+++ 本文 +++

戦略的な分析法や思考法の中心となるのが、「先読み」と「均衡(ナッシュ均衡)」の考え方である。その例としてよく挙げられるのは、次のようなものである。いま、競合関係にある2つの週刊誌、AとBがあるとする。両紙とも発売日は同じで、主な購読者は通勤途中に買って読む人々である。潜在的な購読者数は10万人、読者の殆どは、両誌ともに読むことは無く、見出しが面白そうならば買うが、そうでない場合は買わない。
こうした前提において、ある週の見出しになり得る重大記事は、銀行の破産に関する経済関係記事と、議員の逮捕に関する政治に関する記事の2つしかなかった。A誌では経済関係の記事の見出しに興味を感じる読者8万人、政治記事の見出しに興味を感じる2万人と見積もっていた。便宜上、両方に興味を持っている読者はいないものとする。A誌はどちらの見出しを選ぶべきだろうかという問題である。

+++ 資料抜粋 +++

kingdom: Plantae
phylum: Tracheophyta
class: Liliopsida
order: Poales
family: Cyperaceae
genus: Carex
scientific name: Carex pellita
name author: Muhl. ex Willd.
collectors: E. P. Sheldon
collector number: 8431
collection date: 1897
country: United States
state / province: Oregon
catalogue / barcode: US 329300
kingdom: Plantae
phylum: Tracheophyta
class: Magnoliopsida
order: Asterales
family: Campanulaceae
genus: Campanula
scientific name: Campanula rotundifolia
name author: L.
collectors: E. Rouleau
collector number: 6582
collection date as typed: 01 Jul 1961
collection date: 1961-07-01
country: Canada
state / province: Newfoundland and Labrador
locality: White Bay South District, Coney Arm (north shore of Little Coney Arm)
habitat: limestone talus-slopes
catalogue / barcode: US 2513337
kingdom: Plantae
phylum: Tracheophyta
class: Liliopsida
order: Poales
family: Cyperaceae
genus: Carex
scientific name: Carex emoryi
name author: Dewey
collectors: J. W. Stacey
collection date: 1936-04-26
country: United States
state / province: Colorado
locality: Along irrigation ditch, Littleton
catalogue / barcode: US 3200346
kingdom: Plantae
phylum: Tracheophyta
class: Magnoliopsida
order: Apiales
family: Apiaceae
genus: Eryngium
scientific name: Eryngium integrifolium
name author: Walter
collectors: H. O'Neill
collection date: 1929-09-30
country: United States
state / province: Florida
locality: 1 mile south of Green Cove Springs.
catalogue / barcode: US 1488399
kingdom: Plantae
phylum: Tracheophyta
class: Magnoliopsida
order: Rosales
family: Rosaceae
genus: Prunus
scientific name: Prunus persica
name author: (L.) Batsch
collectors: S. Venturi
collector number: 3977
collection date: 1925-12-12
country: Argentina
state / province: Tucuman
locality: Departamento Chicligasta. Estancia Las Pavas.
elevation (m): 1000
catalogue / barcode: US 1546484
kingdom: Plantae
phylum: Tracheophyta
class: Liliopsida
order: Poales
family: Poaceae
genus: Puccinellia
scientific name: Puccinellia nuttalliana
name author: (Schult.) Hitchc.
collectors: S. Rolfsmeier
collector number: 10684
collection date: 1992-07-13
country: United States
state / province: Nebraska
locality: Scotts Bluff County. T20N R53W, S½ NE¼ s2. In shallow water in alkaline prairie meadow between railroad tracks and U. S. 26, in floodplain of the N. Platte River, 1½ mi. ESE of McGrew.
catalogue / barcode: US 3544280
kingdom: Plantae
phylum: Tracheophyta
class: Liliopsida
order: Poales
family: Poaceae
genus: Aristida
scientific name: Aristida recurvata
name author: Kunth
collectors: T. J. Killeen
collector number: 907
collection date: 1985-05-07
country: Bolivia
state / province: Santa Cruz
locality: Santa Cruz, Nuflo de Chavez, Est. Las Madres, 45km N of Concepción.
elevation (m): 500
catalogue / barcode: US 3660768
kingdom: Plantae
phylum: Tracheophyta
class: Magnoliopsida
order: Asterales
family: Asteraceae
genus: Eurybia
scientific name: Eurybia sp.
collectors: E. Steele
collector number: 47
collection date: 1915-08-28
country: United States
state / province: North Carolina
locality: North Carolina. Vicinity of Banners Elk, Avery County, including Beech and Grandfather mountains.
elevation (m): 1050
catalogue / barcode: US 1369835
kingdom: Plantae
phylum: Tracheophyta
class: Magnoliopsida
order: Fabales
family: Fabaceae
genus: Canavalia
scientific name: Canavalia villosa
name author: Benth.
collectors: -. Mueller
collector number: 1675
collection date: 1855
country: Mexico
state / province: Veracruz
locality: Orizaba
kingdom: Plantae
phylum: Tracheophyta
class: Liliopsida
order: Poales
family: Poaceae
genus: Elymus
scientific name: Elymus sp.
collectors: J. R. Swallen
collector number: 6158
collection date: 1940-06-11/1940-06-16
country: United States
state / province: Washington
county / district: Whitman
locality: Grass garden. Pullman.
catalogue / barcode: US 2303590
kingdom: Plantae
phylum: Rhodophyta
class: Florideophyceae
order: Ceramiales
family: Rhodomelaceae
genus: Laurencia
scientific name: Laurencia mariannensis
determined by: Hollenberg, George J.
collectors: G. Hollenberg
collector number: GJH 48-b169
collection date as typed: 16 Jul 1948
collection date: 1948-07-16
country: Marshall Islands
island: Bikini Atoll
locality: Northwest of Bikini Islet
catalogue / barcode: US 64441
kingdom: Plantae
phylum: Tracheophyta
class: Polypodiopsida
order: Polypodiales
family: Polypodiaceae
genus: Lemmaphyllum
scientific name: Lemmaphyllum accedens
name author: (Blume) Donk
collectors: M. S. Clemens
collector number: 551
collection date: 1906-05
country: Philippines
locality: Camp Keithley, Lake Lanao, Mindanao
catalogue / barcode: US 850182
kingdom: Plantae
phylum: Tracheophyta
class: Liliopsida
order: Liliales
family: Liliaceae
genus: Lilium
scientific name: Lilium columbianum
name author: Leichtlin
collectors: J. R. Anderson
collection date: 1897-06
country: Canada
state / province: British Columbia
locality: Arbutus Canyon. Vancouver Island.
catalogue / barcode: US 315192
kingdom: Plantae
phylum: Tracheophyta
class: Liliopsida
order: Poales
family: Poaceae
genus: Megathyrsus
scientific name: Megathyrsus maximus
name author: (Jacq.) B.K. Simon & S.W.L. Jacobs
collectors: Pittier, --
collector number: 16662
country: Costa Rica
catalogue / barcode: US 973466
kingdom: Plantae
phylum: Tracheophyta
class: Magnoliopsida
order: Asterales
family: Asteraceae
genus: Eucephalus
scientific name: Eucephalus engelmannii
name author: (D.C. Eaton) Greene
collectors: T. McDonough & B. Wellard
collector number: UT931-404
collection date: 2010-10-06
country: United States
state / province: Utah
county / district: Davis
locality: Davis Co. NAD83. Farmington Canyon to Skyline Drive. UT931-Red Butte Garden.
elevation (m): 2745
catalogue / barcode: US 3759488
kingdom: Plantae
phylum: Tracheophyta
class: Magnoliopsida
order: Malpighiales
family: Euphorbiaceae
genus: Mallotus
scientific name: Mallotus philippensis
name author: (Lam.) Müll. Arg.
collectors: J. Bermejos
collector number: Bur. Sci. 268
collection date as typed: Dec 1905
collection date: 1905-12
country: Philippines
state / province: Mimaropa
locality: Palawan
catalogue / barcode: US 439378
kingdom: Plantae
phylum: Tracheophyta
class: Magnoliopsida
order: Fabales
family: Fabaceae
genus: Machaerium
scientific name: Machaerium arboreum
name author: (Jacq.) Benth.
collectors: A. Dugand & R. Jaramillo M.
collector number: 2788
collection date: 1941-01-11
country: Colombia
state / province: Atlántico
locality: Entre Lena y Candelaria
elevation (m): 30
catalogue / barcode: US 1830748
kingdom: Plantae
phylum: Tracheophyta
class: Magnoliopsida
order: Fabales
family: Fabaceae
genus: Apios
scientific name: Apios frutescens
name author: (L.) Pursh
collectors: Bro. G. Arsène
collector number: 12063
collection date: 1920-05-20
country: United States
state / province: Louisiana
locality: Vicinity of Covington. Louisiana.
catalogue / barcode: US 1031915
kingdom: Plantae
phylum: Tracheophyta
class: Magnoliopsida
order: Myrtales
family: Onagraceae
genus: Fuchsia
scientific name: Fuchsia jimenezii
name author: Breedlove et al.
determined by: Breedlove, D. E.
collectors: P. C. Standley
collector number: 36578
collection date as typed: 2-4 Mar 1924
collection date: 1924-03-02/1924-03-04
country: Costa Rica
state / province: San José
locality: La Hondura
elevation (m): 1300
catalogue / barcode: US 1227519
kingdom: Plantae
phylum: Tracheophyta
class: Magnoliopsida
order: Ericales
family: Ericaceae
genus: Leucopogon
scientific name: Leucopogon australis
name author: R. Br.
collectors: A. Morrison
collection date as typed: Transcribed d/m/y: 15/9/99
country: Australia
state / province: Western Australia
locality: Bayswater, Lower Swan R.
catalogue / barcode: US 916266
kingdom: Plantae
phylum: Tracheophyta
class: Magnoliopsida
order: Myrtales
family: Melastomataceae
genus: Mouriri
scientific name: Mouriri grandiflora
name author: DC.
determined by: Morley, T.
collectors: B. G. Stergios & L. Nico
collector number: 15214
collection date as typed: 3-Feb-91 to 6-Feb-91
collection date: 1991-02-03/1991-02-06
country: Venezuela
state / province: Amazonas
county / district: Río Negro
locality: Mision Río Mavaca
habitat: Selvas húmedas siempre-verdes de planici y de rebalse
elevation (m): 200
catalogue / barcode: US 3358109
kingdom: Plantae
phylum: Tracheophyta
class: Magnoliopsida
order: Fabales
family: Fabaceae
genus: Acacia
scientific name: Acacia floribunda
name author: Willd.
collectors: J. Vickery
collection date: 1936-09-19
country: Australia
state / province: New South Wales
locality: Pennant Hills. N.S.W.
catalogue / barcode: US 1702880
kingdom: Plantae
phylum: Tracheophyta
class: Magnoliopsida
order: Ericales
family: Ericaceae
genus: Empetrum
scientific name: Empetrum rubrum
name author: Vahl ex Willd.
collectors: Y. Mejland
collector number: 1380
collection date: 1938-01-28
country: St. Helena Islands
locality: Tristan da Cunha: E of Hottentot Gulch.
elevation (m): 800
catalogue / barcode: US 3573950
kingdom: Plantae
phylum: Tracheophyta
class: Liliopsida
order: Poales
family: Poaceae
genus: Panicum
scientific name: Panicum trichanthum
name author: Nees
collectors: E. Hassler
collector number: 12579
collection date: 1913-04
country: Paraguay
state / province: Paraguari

+++

設問:
[1] 週刊誌の見出し選びを扱った本文によると、潜在的な購読者数は何人か。
[2] 週刊誌の見出し選びを扱った本文を、最後の文の後から書き進めなさい。
資料は本文とは別の出典から採られている。

設問別解答:
[1] 10万人である。

[2]
この場合のA誌の戦略は、「経済の見出しをつける」か「政治の見出しをつける」の2つと考えるのが妥当であることは議論の余地がない(戦略の集合)。このどちらの戦略を選ぶかを決めるためには、当然それぞれの戦略が自社にとってどれだけ利得をもたらすか評価しなければならない。経済記事の読者の方が、政治記事の読者よりも多いから経済記事にすべきだという考えはあまりにも短絡的である。
なぜなら、商売敵のB誌も雑誌を発売するわけだから、当然読者の取り合いになるはずである。B誌の見出しも経済記事だとすると、8万人の読者がA誌だけを買うとは考えられない。B誌の見出しが政治記事ならば、8万人の読者がA誌を買うだろうが、折あしくB誌の見出しも経済記事だったら8万人の読者を取り合うことになる。その結果、A誌を買うのは4万人程度に減少すると予想すべきである。
こうした事情を理解していれば、A誌が合理的に行動の決定を行うためには、B誌の行動に依存して、自社の行動がどのような結果をもたらすかを考えなければならないことになる。自社にとっての利害が自分の戦略だけではなく相手の戦略にも依存する状況では、自社の戦略だけを切り離して評価するという発想は戦略的思考とは言えない。戦略的環境では、自社と相手の戦略の組み合わせを評価することで、戦略的構造が明らかになる。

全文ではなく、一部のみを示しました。